-- Text passage start --

Vere Gordon Childe was a lifelong Marxist, who dedicated himself to applying all the insights of Marx and Engels to the most cutting-edge research of his day. His ideas proved the enduring strength of the materialist conception of history, despite endless distortions and attacks.
Childe was born in Sydney in 1892, at a time when the class struggle in Australia was going from a spark to a blazing bushfire. As waves of strikes and lockouts went down to defeat, a layer of the trade union leadership and left intellectuals coalesced into the Australian Labour Party (ALP), which immediately headed into parliament.
What should have been the political arm of the militant labour movement was, however, almost immediately characterised by parliamentary timidity and caution. Later in his life Childe would write a book, How Labour Governs (1923), describing the widening gulf between parliamentary reformism and the labour movement.
This was a process that was being observed around the world. Only a few days after Childe sailed to England as a young graduate to continue his studies, the First World War broke out. Nearly all the major social democratic parties of Europe then betrayed the working class to vote for the war.
It was on this basis that Childe discovered Marxism. He became a member of Oxford University’s first ever socialist society, and was involved in the anti-war student movement – enough to gain himself a growing MI5 file.
Throughout his life Childe was constantly subject to state surveillance for his ‘extreme socialist views’. Because of his known Marxist ideas and his opposition to the war, he found it impossible to get a job in academia in Australia or the UK for several years after graduating, despite his obvious talent.
Eventually, however, after many years out of the field (most notably working as a secretary for the ALP) he managed to get a job in Edinburgh University in 1927. This resuscitated what would be one of the most important archaeological careers of the 20th century.
Because Childe approached archaeological research from a scientific Marxist perspective, he was able to make very significant discoveries about the past, such as that of the ‘Neolithic revolution’. This decisively proved the arguments made by Marx and Engels decades before, using information that they did not have access to in their day.
The Marxist view of history
As Engels explained in his speech at Marx’s graveside:
“Just as Darwin discovered the law of development of organic nature, so Marx discovered the law of development of human history: the simple fact, hitherto concealed by an overgrowth of ideology, that mankind must first of all eat, drink, have shelter and clothing, before it can pursue politics, science, art, religion, etc.”

-- Text passage end --
-- Given material start --

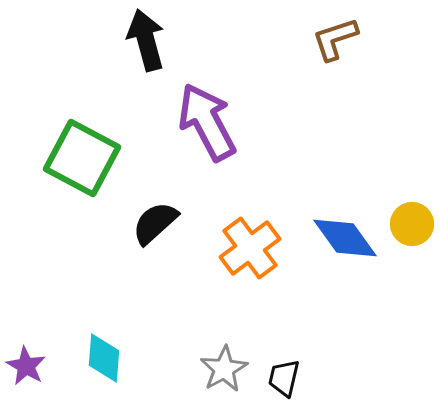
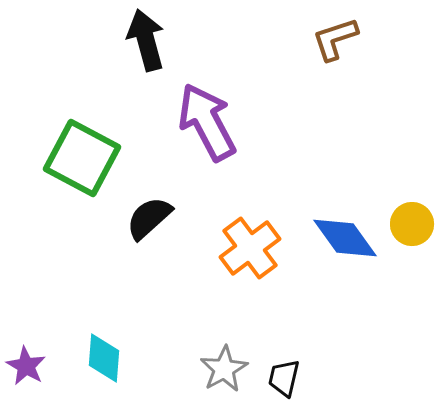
black semicircle: moved 6 px left, 5 px up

-- Given material end --

-- What you have to do --
Reproduce the passage from the text on Vere Gordon Childe, starting at "It was on this" and ending at "growing MI5 file.".

-- Result of this task --
It was on this basis that Childe discovered Marxism. He became a member of Oxford University’s first ever socialist society, and was involved in the anti-war student movement – enough to gain himself a growing MI5 file.